───── SOURCE TEXT ─────

Breaking news isn’t always bad news
Of all the changes over the years, both unavoidable and self-inflicted, in this crazy but addictive profession we call newspapering, at least one component remains central to our core mission: staying abreast of, and covering, breaking news.
The downside to breaking news is, of course, is that it’s almost always bad news for someone or many someones – a fire, a big crash, a crime, another young life lost to drugs, the latest Donald Trump bombast.
It’s the "almost" in "almost always" of which I write today, a couple of weeks after I was reminded in a huge way that breaking news can be good – and indeed awesome – news.
I’d just arrived at Project Walk, the unique physical therapy and paralysisrecovery center in Stratham, to hang out with Alexandria Teixeira, the 22-yearold Nashua mom paralyzed in a December 2014 car crash, for her weekly Friday morning workout.
"She can drive her wheelchair herself … this is new, even since yesterday," blurted Alex’s mom, Gina Teixeira, as I made my way across the gym.
She referred to the last time we and Alex’s aunt – Judy Tracy, who helps keep Alex’s calendar in order – communicated to confirm our meetup at Project Walk.
"Wow," I think I said, probably adding something about how great it is to hear good breaking news for a change.
The visit was my third to Project Walk to "check in" on Alex and her progress along the grueling but hopeful road on which she embarked shortly after Jackie and Larry Arlen – parents of former paralympian swimmer Victoria Arlen – opened Project Walk’s sixth franchise about 2½ years ago.

───── INFORMATION SHOWN ─────

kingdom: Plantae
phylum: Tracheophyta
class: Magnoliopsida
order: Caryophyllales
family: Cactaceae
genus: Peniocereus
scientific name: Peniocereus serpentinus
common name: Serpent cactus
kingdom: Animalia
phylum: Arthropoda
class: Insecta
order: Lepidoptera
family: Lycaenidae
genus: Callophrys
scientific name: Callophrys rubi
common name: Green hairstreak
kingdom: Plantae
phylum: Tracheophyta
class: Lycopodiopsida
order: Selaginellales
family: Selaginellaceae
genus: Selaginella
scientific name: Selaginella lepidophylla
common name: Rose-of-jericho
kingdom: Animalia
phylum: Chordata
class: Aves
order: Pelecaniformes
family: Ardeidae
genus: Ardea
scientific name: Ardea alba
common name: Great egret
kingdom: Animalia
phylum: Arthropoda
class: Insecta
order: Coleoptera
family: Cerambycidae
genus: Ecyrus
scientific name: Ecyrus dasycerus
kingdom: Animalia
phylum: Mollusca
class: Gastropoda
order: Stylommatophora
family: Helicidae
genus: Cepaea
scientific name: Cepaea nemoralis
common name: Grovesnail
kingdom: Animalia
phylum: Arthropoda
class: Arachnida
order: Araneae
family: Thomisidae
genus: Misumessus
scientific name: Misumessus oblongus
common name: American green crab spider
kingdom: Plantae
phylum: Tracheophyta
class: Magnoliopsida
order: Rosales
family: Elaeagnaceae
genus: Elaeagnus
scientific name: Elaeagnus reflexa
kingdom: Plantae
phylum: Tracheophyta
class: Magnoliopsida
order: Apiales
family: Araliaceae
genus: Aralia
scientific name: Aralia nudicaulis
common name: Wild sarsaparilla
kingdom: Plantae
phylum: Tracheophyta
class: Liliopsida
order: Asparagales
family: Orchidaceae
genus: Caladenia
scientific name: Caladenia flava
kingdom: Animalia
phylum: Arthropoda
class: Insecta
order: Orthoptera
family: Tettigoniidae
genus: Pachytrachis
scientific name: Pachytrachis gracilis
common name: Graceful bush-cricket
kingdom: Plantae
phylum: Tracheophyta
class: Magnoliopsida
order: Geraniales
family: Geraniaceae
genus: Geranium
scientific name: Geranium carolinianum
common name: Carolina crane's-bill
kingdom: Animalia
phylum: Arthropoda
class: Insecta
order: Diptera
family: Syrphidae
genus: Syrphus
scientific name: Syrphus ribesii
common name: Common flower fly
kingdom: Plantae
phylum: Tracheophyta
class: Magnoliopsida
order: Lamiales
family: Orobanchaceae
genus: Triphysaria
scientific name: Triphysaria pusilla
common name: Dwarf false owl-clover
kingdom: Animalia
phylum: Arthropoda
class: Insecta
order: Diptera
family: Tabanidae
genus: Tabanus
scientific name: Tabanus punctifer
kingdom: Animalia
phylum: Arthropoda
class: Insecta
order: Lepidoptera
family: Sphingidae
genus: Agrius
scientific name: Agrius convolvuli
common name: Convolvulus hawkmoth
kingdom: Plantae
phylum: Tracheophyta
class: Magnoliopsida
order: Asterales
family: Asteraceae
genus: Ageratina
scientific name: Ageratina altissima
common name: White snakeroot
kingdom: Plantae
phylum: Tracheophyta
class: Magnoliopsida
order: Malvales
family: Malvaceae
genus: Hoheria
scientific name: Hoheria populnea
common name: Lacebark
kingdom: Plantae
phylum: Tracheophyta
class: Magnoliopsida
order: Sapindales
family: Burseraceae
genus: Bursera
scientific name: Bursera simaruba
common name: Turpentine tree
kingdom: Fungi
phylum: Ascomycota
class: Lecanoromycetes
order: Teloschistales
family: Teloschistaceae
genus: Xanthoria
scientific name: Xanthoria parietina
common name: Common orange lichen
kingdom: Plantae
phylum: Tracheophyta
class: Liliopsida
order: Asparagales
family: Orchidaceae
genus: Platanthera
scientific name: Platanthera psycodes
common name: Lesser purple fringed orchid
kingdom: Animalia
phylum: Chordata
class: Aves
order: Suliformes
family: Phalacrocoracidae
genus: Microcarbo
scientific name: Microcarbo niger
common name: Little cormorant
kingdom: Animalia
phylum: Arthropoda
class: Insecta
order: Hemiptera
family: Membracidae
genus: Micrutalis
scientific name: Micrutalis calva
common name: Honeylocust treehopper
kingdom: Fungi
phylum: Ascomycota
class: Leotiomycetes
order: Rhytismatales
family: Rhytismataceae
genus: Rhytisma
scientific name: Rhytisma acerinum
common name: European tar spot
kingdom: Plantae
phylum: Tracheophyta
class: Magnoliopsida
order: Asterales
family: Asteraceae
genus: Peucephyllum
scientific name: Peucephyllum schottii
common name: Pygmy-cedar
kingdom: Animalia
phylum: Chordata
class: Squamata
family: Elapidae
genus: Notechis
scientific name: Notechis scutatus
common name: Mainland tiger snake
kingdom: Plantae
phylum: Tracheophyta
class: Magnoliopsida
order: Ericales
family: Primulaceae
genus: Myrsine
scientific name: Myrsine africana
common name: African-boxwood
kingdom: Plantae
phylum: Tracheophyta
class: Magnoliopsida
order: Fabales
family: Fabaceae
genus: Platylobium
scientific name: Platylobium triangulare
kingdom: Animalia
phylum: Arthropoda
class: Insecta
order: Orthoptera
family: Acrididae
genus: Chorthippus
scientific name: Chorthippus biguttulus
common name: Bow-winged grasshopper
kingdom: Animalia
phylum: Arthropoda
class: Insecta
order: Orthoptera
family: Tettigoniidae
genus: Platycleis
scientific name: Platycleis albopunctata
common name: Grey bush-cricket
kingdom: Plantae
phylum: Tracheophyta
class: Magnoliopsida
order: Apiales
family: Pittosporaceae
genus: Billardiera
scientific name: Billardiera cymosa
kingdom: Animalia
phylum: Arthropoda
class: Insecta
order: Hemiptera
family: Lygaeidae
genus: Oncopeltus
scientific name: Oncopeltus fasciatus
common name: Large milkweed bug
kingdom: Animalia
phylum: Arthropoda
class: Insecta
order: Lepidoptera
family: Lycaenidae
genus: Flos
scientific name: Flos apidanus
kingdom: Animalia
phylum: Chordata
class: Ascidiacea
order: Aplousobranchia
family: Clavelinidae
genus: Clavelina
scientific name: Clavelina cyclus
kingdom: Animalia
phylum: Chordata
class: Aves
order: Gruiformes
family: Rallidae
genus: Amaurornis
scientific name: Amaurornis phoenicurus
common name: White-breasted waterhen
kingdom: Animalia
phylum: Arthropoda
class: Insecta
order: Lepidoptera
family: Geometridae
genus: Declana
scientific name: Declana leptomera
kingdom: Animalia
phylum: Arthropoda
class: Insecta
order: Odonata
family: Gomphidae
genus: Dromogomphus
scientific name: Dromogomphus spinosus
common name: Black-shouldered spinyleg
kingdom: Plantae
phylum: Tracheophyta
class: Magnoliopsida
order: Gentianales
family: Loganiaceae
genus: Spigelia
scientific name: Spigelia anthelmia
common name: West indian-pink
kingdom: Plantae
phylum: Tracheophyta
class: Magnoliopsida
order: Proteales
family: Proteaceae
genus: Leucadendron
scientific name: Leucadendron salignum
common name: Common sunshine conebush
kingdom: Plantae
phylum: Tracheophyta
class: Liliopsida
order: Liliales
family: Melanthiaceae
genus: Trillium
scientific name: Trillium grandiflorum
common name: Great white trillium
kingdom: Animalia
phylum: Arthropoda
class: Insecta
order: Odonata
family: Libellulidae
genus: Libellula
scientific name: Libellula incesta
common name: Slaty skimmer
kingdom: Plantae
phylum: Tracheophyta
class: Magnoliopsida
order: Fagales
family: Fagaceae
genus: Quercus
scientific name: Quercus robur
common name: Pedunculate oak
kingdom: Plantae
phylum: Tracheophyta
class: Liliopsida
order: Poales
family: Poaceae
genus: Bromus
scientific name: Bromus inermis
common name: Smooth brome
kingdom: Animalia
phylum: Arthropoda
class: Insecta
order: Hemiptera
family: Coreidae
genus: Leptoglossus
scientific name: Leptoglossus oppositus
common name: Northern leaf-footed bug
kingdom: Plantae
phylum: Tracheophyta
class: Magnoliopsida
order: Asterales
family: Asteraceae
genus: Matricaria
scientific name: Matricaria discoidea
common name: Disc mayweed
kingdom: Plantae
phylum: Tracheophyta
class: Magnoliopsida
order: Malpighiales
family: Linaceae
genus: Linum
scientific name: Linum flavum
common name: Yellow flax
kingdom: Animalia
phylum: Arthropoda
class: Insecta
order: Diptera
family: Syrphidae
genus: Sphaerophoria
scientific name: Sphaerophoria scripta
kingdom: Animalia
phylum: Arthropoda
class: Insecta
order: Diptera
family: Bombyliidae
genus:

─────

- TASK REQUIREMENTS:
(1) From the column on breaking news above, list every example it gives of the bad news that breaking news usually brings.
(2) Carry the column on breaking news forward from its last sentence.

- ANSWERS TO THE EXERCISES:
(1)
a fire
a big crash
a crime
another young life lost to drugs
the latest Donald Trump bombast

(2)
It’s actually called Project Walk Boston – probably because hardly anybody outside of New Hampshire has heard of Stratham. (Read more about it at www.projectwalk.com/ Boston/index.asp.) But back to the important stuff. Just as psyched as are Alex and her family over her newest milestone are members of her recovery team – which includes pretty much everyone who works there.
Especially so for the team leader, Daniele Crutcher, whose professional relationship with Alex has spawned a friendship typical of most all 20-somethings.
"Alex feels normal. She’s 22. She wants to go out with her friends," Crutcher told me. To that end, Crutcher has fitted Alex with a manual, folding wheelchair chiefly for their social excursions.
"I just lift her into my car, put the chair in the trunk, and off we go," Crutcher said. The sense of independence is powerful; even if there’s no particular destination, merely having the "normal" experience of sitting in the front seat of a car and going for a ride is quite therapeutic in itself.
Alex’s family and friends are now planning the second annual Alexandria’s Avenue to Awareness Fundraiser, the proceeds of which help to offset medical and other expenses not covered by insurance. For details, see the accompanying information box.
Alex’s daughter Alyvia, 2, has also become a part of her mom’s workouts. Sometimes brushing her mom’s hair from her face, sometimes climbing onto Alex’s back as Crutcher and her team run her through her mat exercises, Alyvia has sort of integrated herself – almost seamlessly – into the process, the specialists say with a smile.
And her mom’s newest accomplishment didn’t escape the little girl’s notice.
"Mommy’s driving! Mommy’s driving!" Gina Teixeira recalled her granddaughter exclaiming when she first saw Alex’s power chair moving, stopping, moving and stopping again – with nobody else around.
Crutcher said although Alex still has little, if any, mobility in her arms, she manages to work the "joystick" control by shifting her shoulder back and forth. For now, someone still needs to plop her hand on the joystick – but that will soon change, Crutcher predicted.
"It’s been my goal since she came here," she said of Alex’s ability to operate the chair herself. "Now my goal is getting her to move her arm on and off the joystick."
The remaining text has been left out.